雑感エッセー

陸上競技コーチング』と『身体知の形成』という本を読みこんでいる。私には陸上競技体操競技のコーチになりたいという夢がある。そのために本を熟読しているが,まったくもって机上の空論になっている。このままでは実践に生きる「スポーツ運動学」が活きるはずもない。聖書の「使徒伝道録」には私の夢を綴りながらよみすすめている。金子明友先生の思想を具現化し,<できる―できない>のはざまに苦しんでいる運動修練者すなわち選手や生徒たちの救済者となるべくたちあがらなくてはならないと夢を膨らませている。
 私の選手生活をふりかえってみると,それは途方もない愚直なる道であった。「足が遅いから陸上競技部に入る」という道を選び,三人の親友に恵まれ,陸上競技のあらましを肌で実感することができた。まず,砲丸投げ走り幅跳び,100m走の種目にいきなり出場することになった。その結果は蝶々するまでもなく,最下位であった。そのために私は中・長距離走を専門種目に選ぶことになったのである。三人の親友はサラブレッドであったがわたしは駄馬であった。走り幅跳びを専門にする親友はあれよあれよというまに東海大会に出場した。110mHを専門とする親友は県大会に出場することになった。
 私はといえば走り幅跳びを専門とるする親友の薦めで練習会に参加するようになった。そこでの練習は想像を絶するほど厳しいものであった。1kmのタイム結果によって私は女子チームと一緒に走ることになった。ファートレイクという練習法で丘を縦横無尽に駆けていく練習だったがついていくのがやっとだった。
 このような脂汗したたる練習会は週一回のペースで催された。その成果かあったのか,タイムはどんどんよくなっていき,親友からは驚嘆の声があがった。

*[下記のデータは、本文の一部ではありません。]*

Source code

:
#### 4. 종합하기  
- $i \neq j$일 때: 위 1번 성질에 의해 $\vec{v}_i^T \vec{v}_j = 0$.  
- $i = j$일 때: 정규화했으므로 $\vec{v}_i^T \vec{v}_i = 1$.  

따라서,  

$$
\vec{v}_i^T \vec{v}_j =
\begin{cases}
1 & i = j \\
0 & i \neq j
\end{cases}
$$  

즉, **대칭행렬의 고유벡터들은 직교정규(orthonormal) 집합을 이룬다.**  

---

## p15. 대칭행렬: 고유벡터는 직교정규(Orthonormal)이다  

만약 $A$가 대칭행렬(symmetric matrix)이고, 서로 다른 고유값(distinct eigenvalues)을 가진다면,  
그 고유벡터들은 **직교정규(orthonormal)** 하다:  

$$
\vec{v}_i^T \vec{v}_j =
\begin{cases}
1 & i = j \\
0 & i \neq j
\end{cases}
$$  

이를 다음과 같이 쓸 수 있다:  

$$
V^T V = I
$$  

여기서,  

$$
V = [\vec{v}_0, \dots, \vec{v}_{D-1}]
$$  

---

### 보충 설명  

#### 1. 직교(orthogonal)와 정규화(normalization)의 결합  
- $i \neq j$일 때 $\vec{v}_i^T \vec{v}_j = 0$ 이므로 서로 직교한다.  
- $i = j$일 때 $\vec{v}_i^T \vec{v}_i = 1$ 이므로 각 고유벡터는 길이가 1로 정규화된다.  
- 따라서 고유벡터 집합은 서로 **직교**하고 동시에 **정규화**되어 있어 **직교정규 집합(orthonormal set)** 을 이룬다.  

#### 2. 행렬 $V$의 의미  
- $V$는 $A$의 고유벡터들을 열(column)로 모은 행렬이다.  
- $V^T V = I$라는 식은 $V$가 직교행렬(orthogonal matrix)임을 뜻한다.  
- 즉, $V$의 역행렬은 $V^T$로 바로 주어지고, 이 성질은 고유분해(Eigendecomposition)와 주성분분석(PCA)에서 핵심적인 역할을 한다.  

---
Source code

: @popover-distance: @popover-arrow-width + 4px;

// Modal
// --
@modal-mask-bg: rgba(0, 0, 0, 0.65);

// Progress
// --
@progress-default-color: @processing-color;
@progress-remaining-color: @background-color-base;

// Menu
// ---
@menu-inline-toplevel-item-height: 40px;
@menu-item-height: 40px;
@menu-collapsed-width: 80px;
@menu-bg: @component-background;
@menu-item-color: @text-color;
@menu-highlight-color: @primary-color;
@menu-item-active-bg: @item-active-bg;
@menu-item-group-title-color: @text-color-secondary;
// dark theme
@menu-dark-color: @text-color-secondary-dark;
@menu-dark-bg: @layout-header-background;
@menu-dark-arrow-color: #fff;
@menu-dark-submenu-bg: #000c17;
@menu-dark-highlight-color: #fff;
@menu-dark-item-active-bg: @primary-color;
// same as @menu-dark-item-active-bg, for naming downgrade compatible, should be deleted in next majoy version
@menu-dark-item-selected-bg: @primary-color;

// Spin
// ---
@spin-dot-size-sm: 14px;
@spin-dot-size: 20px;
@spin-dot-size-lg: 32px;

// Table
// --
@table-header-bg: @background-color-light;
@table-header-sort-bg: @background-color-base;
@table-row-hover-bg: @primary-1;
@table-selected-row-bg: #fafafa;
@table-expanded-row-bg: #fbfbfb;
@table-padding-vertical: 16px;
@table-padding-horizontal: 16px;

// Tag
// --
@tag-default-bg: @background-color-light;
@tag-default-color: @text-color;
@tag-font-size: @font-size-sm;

 高校生になると部活と勉強の両立が破綻し、身体も壊してしまい競技生活にピリオドを打つことになってしまった。なんと無念なことだろうか。そのあいだにであったのが間接的であるが体操であり,スポーツ運動学の著作群であった。とくに金子明友先生の『体操競技ウルトラCへの挑戦』,『わざの伝承』は慧眼された。『体操競技コーチング』は京都の大学に通っているときにであった。その感動は忘れることはできない。